To get there, he says, the government needs to increase investment in research and technology, and make three key changes to its defence procurement practices. One is to abandon an attitude which he describes as “laissez faire gone mad” and bargain hard with the USA, to secure UK work as part of any major purchase. No other country, he says, would spend hundreds of millions on, say, Chinook helicopters without negotiating an offset deal.

Second, says Godden, the UK needs to reduce its focus on the USA as a trading partner and get better at collaborating on development programmes with its European allies. The UK-France co-operation treaty is the right idea, but not big enough to make a major difference.

And, third, UK governments of all parties need to stop pretending they don’t want or need a defence industrial policy and recognise that each procurement decision sets a policy. Industry, says Godden, would be far better off if it that de facto policy was at least consistent.

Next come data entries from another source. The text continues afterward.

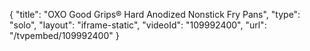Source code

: {
    "title": "OXO Good Grips&reg; Hard Anodized Nonstick Fry Pans",
    "type": "solo",
    "layout": "iframe-static",
    "videoId": "109992400",
    "url": "\/tvpembed\/109992400"
}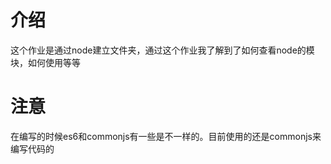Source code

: # 介绍
这个作业是通过node建立文件夹，通过这个作业我了解到了如何查看node的模块，如何使用等等
# 注意
在编写的时候es6和commonjs有一些是不一样的。目前使用的还是commonjs来编写代码的
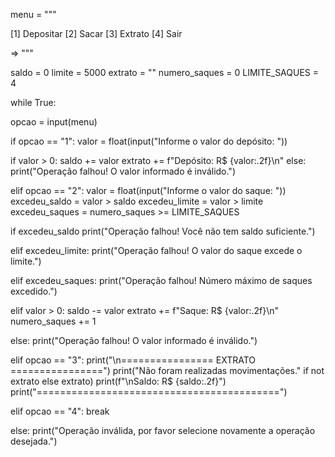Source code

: menu = """

[1] Depositar
[2] Sacar
[3] Extrato
[4] Sair

=> """

saldo = 0
limite = 5000
extrato = ""
numero_saques = 0
LIMITE_SAQUES = 4

while True:

  
  opcao = input(menu)

  if opcao == "1":
        valor = float(input("Informe o valor do depósito: "))

  if valor > 0:
            saldo += valor
            extrato += f"Depósito: R$ {valor:.2f}\n"
      else:
            print("Operação falhou! O valor informado é inválido.")

   elif opcao == "2":
        valor = float(input("Informe o valor do saque: "))
        excedeu_saldo = valor > saldo
        excedeu_limite = valor > limite
        excedeu_saques = numero_saques >= LIMITE_SAQUES

  if excedeu_saldo
        print("Operação falhou! Você não tem saldo suficiente.")

   elif excedeu_limite:
            print("Operação falhou! O valor do saque excede o limite.")

   elif excedeu_saques:
            print("Operação falhou! Número máximo de saques excedido.")

   elif valor > 0:
            saldo -= valor
            extrato += f"Saque: R$ {valor:.2f}\n"
            numero_saques += 1

  else:
            print("Operação falhou! O valor informado é inválido.")

   elif opcao == "3":
        print("\n================ EXTRATO ================")
        print("Não foram realizadas movimentações." if not extrato else extrato)
        print(f"\nSaldo: R$ {saldo:.2f}")
        print("==========================================")

  elif opcao == "4":
        break

  else:
        print("Operação inválida, por favor selecione novamente a operação desejada.")
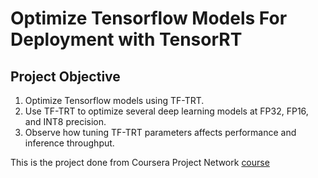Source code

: # Optimize Tensorflow Models For Deployment with TensorRT

## Project Objective

1. Optimize Tensorflow models using TF-TRT.
2. Use TF-TRT to optimize several deep learning models at FP32, FP16, and INT8 precision.
3. Observe how tuning TF-TRT parameters affects performance and inference throughput.

This is the project done from Coursera Project Network [course](https://www.coursera.org/projects/tensorflow-tensorrt)

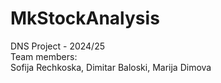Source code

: # MkStockAnalysis
DNS Project - 2024/25<br>
Team members:<br>
Sofija Rechkoska, Dimitar Baloski, Marija Dimova
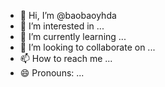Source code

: - 👋 Hi, I’m @baobaoyhda
- 👀 I’m interested in ...
- 🌱 I’m currently learning ...
- 💞️ I’m looking to collaborate on ...
- 📫 How to reach me ...
- 😄 Pronouns: ...


<!---
baobaoyhda/baobaoyhda is a ✨ special ✨ repository because its `README.md` (this file) appears on your GitHub profile.
You can click the Preview link to take a look at your changes.
--->
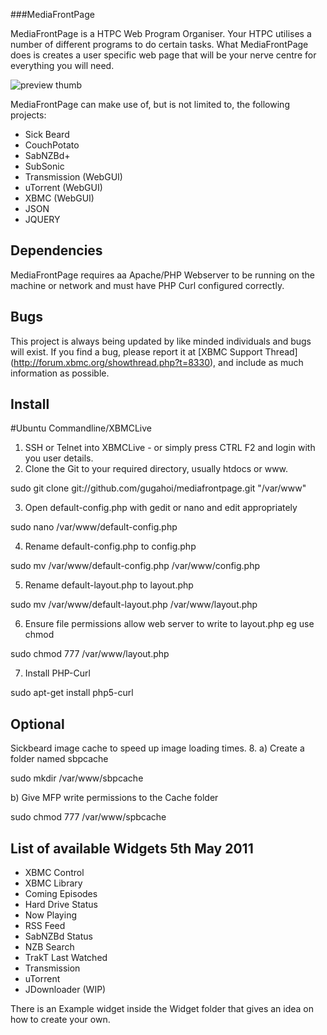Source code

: ###MediaFrontPage

MediaFrontPage is a HTPC Web Program Organiser.
Your HTPC utilises a number of different programs to do certain tasks. What MediaFrontPage does is creates a user specific web page that will be your nerve centre for everything you will need.

![preview thumb](http://img715.imageshack.us/img715/1564/screenshot20101118at120.png)

MediaFrontPage can make use of, but is not limited to, the following projects:

* Sick Beard
* CouchPotato
* SabNZBd+
* SubSonic
* Transmission (WebGUI)
* uTorrent (WebGUI)
* XBMC (WebGUI)
* JSON
* JQUERY

## Dependencies

MediaFrontPage requires aa Apache/PHP Webserver to be running on the machine or network and must have PHP Curl configured correctly.


## Bugs

This project is always being updated by like minded individuals and bugs will exist. If you find a bug, please report it at [XBMC Support Thread] (http://forum.xbmc.org/showthread.php?t=8330), and include as much information as possible.

## Install
#Ubuntu Commandline/XBMCLive

1. SSH or Telnet into XBMCLive - or simply press CTRL F2 and login with you user details.
2. Clone the Git to your required directory, usually htdocs or www.

sudo git clone git://github.com/gugahoi/mediafrontpage.git "/var/www"

3. Open default-config.php with gedit or nano and edit appropriately

sudo nano /var/www/default-config.php

4. Rename default-config.php to config.php

sudo mv /var/www/default-config.php /var/www/config.php

5. Rename default-layout.php to layout.php

sudo mv /var/www/default-layout.php /var/www/layout.php

6. Ensure file permissions allow web server to write to layout.php eg use chmod

sudo chmod 777 /var/www/layout.php

7. Install PHP-Curl

sudo apt-get install php5-curl


Optional
--------
Sickbeard image cache to speed up image loading times.
8.
a) Create a folder named sbpcache 
 
sudo mkdir /var/www/sbpcache

b) Give MFP write permissions to the Cache folder

sudo chmod 777 /var/www/spbcache

## List of available Widgets 5th May 2011

* XBMC Control
* XBMC Library
* Coming Episodes
* Hard Drive Status
* Now Playing
* RSS Feed
* SabNZBd Status
* NZB Search
* TrakT Last Watched
* Transmission
* uTorrent
* JDownloader (WIP)

There is an Example widget inside the Widget folder that gives an idea on how to create your own.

One aspect of the situation which spells particular trouble for the UK defence industry, the armed forces and the government, though, is that the existing defence industrial policy, whether set by accident or design, is built around big, expensive programmes – and has been failing.

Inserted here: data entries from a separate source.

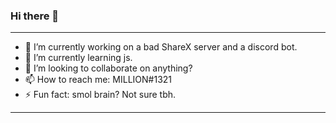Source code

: ### Hi there 👋

---

- 🔭 I’m currently working on a bad ShareX server and a discord bot.
- 🌱 I’m currently learning js.
- 👯 I’m looking to collaborate on anything?
- 📫 How to reach me: MILLION#1321
- ⚡ Fun fact: smol brain? Not sure tbh.

---
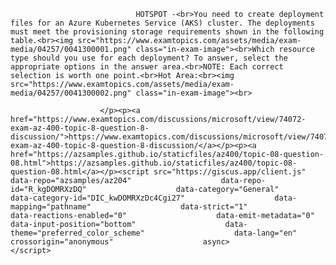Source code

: <p class="card-text">
							
								HOTSPOT -<br>You need to create deployment files for an Azure Kubernetes Service (AKS) cluster. The deployments must meet the provisioning storage requirements shown in the following table.<br><img src="https://www.examtopics.com/assets/media/exam-media/04257/0041300001.png" class="in-exam-image"><br>Which resource type should you use for each deployment? To answer, select the appropriate options in the answer area.<br>NOTE: Each correct selection is worth one point.<br>Hot Area:<br><img src="https://www.examtopics.com/assets/media/exam-media/04257/0041300002.png" class="in-exam-image"><br>
							
						</p><p><a href="https://www.examtopics.com/discussions/microsoft/view/74072-exam-az-400-topic-8-question-8-discussion/">https://www.examtopics.com/discussions/microsoft/view/74072-exam-az-400-topic-8-question-8-discussion/</a></p><p><a href="https://azsamples.github.io/staticfiles/az400/topic-08-question-08.html">https://azsamples.github.io/staticfiles/az400/topic-08-question-08.html</a></p><script src="https://giscus.app/client.js"                    data-repo="azsamples/az204"                    data-repo-id="R_kgDOMRXzDQ"                    data-category="General"                    data-category-id="DIC_kwDOMRXzDc4Cgi27"                    data-mapping="pathname"                    data-strict="1"                    data-reactions-enabled="0"                    data-emit-metadata="0"                    data-input-position="bottom"                    data-theme="preferred_color_scheme"                    data-lang="en"                    crossorigin="anonymous"                    async>                    </script>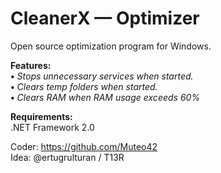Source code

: # CleanerX — Optimizer
Open source optimization program for Windows.

**Features:**<br />
**•** *Stops unnecessary services when started.*<br />
**•** *Clears temp folders when started.*<br />
**•** *Clears RAM when RAM usage exceeds 60%*<br />

**Requirements:**<br />
.NET Framework 2.0

Coder: https://github.com/Muteo42<br />
Idea: @ertugrulturan / T13R
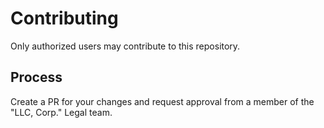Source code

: # Contributing
Only authorized users may contribute to this repository.
## Process
Create a PR for your changes and request approval from a member of the "LLC, Corp." Legal team.
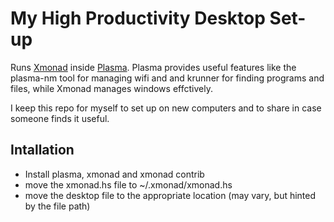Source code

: # My High Productivity Desktop Set-up
Runs [Xmonad](https://xmonad.org/) inside [Plasma](https://kde.org/plasma-desktop/). Plasma provides useful features like the plasma-nm tool for managing wifi and and krunner for finding programs and files, while Xmonad manages windows effctively.

I keep this repo for myself to set up on new computers and to share in case someone finds it useful.

## Intallation
* Install plasma, xmonad and xmonad contrib
* move the xmonad.hs file to ~/.xmonad/xmonad.hs
* move the desktop file to the appropriate location (may vary, but hinted by the file path)
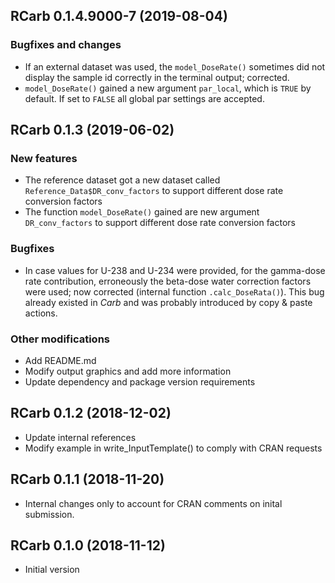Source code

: 




<!-- NEWS.md was auto-generated by NEWS.Rmd. Please DO NOT edit by hand!-->

## RCarb 0.1.4.9000-7 (2019-08-04)

### Bugfixes and changes

  - If an external dataset was used, the `model_DoseRate()` sometimes
    did not display the sample id correctly in the terminal output;
    corrected.
  - `model_DoseRate()` gained a new argument `par_local`, which is
    `TRUE` by default. If set to `FALSE` all global par settings are
    accepted.

## RCarb 0.1.3 (2019-06-02)

### New features

  - The reference dataset got a new dataset called
    `Reference_Data$DR_conv_factors` to support different dose rate
    conversion factors
  - The function `model_DoseRate()` gained are new argument
    `DR_conv_factors` to support different dose rate conversion factors

### Bugfixes

  - In case values for U-238 and U-234 were provided, for the gamma-dose
    rate contribution, erroneously the beta-dose water correction
    factors were used; now corrected (internal function
    `.calc_DoseRata()`). This bug already existed in *Carb* and was
    probably introduced by copy & paste actions.

### Other modifications

  - Add README.md
  - Modify output graphics and add more information
  - Update dependency and package version requirements

## RCarb 0.1.2 (2018-12-02)

  - Update internal references
  - Modify example in write\_InputTemplate() to comply with CRAN
    requests

## RCarb 0.1.1 (2018-11-20)

  - Internal changes only to account for CRAN comments on inital
    submission.

## RCarb 0.1.0 (2018-11-12)

  - Initial version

Typhoon is perhaps the best example. As Lampel notes, it has been clear for some time that the RAF’s frontline fighter is not living up to expectations in terms of either strategic or economic benefits. Typhoon, he says, represents the last generation of manned fighter jet and a better strategic decision years ago might have been to skip this generation and go straight to a new era of much smaller drone programmes. Whether the fighter programme once joking referred to as “yesterday’s aircraft at tomorrow’s prices” ends sooner or later, the defence industry is going to have to learn to live without such wildly expensive weapons, because the government doesn’t have the cash to sustain them.

To recover from BAE’s job cuts, Lampel says the clear priority for the UK aerospace industry is to shift as much emphasis as possible from defence business to civil. The good news is that the “hard line” between defence and civil technology has softened over the past 15 years or so, and thus it is increasingly possible to apply defence-developed technologies to civil projects, he says. The bad news, though, is that success in civil markets demands a more flexible, entrepreneurial culture than tends to exist in defence companies, which are conditioned to work in the single supplier, single customer world of government procurement.

For this transition to civil-focussed business to work, says Lampel, there needs to be a combination of “entrepreneurial rigour” and significant private sector investment. Government can support that private sector investment, he says, but throwing public money at the problem is not an answer – even if that money existed.